Dlaczego zdecydował się pan sprzedać Rovese swoje spółki posiadające fabryki płytek ceramicznych i ceramiki sanitarnej, sieci dystrybucyjne i posiadane znaki towarowe?
Inwestowałem w tym obszarze od 2008 roku bezpośrednio, ponieważ Rovese ze względu na warunki finansowań nie miało takiej możliwości. Niezależnie od tego był to czas kryzysu i ryzyko inwestycyjne było stosunkowo wysokie. Dziś po zmianie zarządu postanowiliśmy tę sytuacje uporządkować i skonsolidować te podmioty w ramach Rovese. Dalsze równoległe rozwijanie przeze mnie dwóch grup działających w tej samej branży nie ma sensu.
Co może zyskać Rovese, przejmując te aktywa?
Dla rozwoju Rovese kluczowe znaczenie mają rynki wschodnie. Rynek rosyjski jest bardzo perspektywiczny i jednocześnie charakteryzuje się dużymi barierami wejścia. Droga logistyka, cła i utrudnienia importu, zarówno formalne, jak i nieformalne, powodują, że szanse w tej branży mają firmy obecne tam z produkcją. Rovese ma limitowane moce produkcyjne w Rosji, jest to tylko Lira (marka produkowanych wyrobów – red.) ze zdolnościami około 8 mln mkw. płytek. Rovese po tej transakcji będzie mogło dodatkowo produkować 2 mln sztuk ceramiki i około 9 mln mkw. płytek – to radykalnie zmienia pozycję. Niezależnie od tego, te firmy już dziś są powiązane umownie i stanowią prawie jeden organizm.

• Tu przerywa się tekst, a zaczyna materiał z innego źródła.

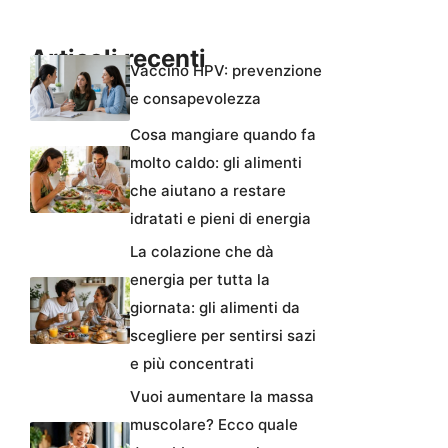
Articoli recenti
Vaccino HPV: prevenzione
e consapevolezza
Cosa mangiare quando fa
molto caldo: gli alimenti
che aiutano a restare
idratati e pieni di energia
La colazione che dà
energia per tutta la
giornata: gli alimenti da
scegliere per sentirsi sazi
e più concentrati
Vuoi aumentare la massa
muscolare? Ecco quale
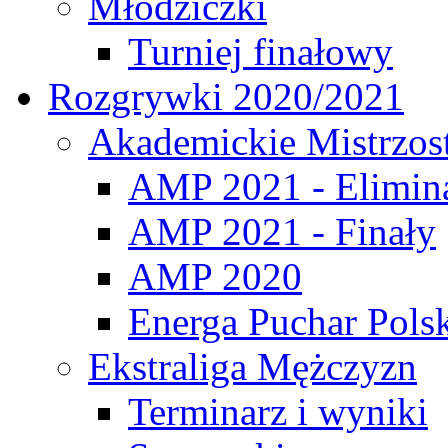
Młodziczki
Turniej finałowy
Rozgrywki 2020/2021
Akademickie Mistrzos
AMP 2021 - Elimin
AMP 2021 - Finały
AMP 2020
Energa Puchar Pols
Ekstraliga Mężczyzn
Terminarz i wyniki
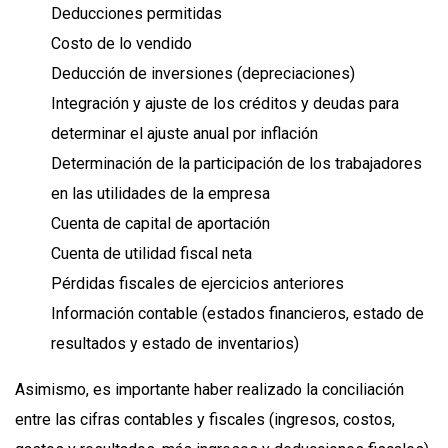
Deducciones permitidas
Costo de lo vendido
Deducción de inversiones (depreciaciones)
Integración y ajuste de los créditos y deudas para
determinar el ajuste anual por inflación
Determinación de la participación de los trabajadores
en las utilidades de la empresa
Cuenta de capital de aportación
Cuenta de utilidad fiscal neta
Pérdidas fiscales de ejercicios anteriores
Información contable (estados financieros, estado de
resultados y estado de inventarios)
Asimismo, es importante haber realizado la conciliación
entre las cifras contables y fiscales (ingresos, costos,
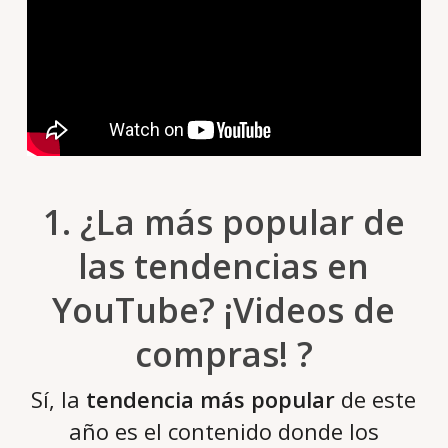
1. ¿La más popular de
las tendencias en
YouTube? ¡Videos de
compras! ?
Sí, la
tendencia más popular
de este
año es el contenido donde los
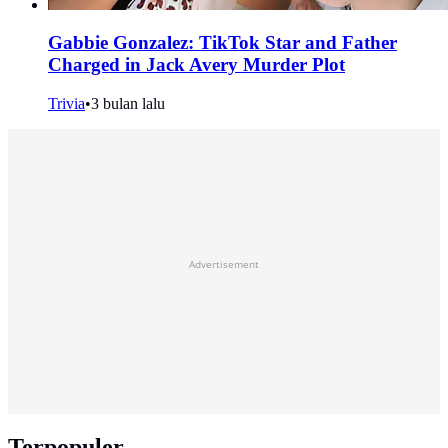
Gabbie Gonzalez: TikTok Star and Father
Charged in Jack Avery Murder Plot
Trivia
•
3 bulan lalu
Advertisement
Terpopuler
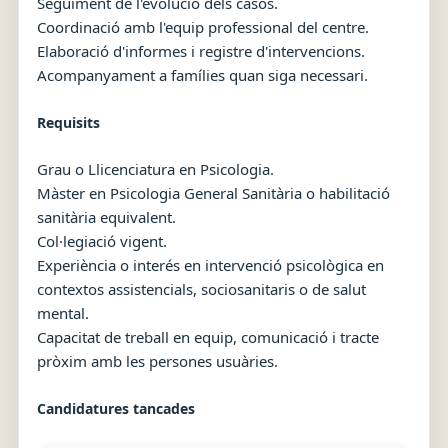
Seguiment de l'evolució dels casos.
Coordinació amb l'equip professional del centre.
Elaboració d'informes i registre d'intervencions.
Acompanyament a famílies quan siga necessari.
Requisits
Grau o Llicenciatura en Psicologia.
Màster en Psicologia General Sanitària o habilitació
sanitària equivalent.
Col·legiació vigent.
Experiència o interés en intervenció psicològica en
contextos assistencials, sociosanitaris o de salut
mental.
Capacitat de treball en equip, comunicació i tracte
pròxim amb les persones usuàries.
Candidatures tancades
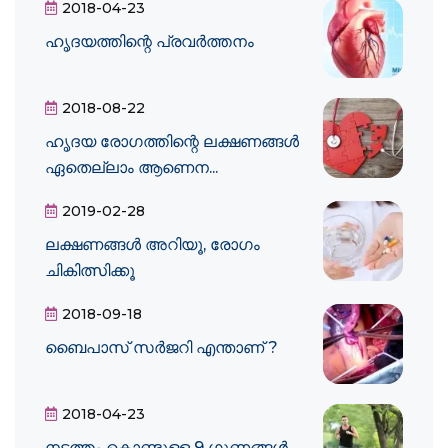
2018-04-23
ഹൃദയത്തിന്റെ പ്രവർത്തനം
2018-08-22
ഹൃദയ രോഗത്തിന്റെ ലക്ഷണങ്ങൾ
ഏതെല്ലാം ആണെന...
2019-02-28
ലക്ഷണങ്ങള്‍ അറിയൂ, രോഗം
ചികിത്സിക്കൂ
2018-09-18
ബൈപാസ് സര്‍ജറി എന്താണ് ?
2018-04-23
നടത്തം കൊണ്ടുള്ള 9 ഗുണങ്ങൾ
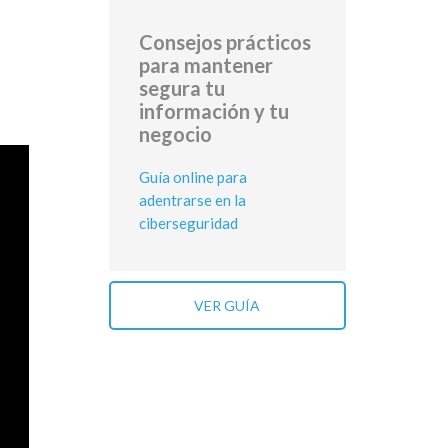
Consejos prácticos
para mantener
segura tu
información y tu
negocio
Guía online para
adentrarse en la
ciberseguridad
VER GUÍA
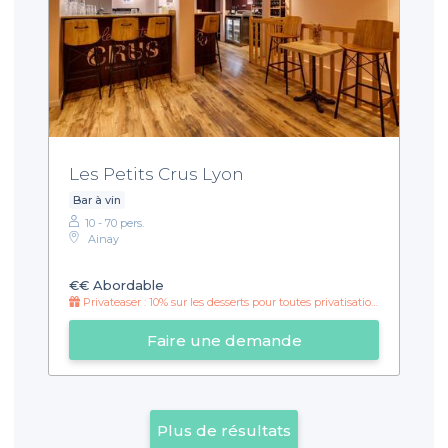
Les Petits Crus Lyon
Bar à vin
10 - 70 pers.
Ainay
€€
Abordable
Privateaser : 10% sur les desserts pour toutes privatisations de plus de 12 personnes !
Faire une demande
Plus de résultats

To tyle o Wschodzie. Jeśli chodzi o Zachód, to Rovese przejmuje dwie marki z wieloletnią tradycją – Meissen (Niemcy) i Pilkington (Wielka Brytania), dwie profesjonalne organizacje dystrybucyjne oraz nieduże moce produkcyjne płytek (3 mln mkw. w Niemczech), ale z ciekawą technologią Hydrotec – Green Tiles. I znowu te firmy się już przenikają – np. Rovese używa marki Meissen, a MK (niemiecka spółka Meissen Keramik – red.) jest wyłącznym dystrybutorem Rovese na rynku niemieckim, Beneluksu, Austrii i Szwajcarii. Te wszystkie umowy były ogłaszane w raportach i mają charakter rynkowy.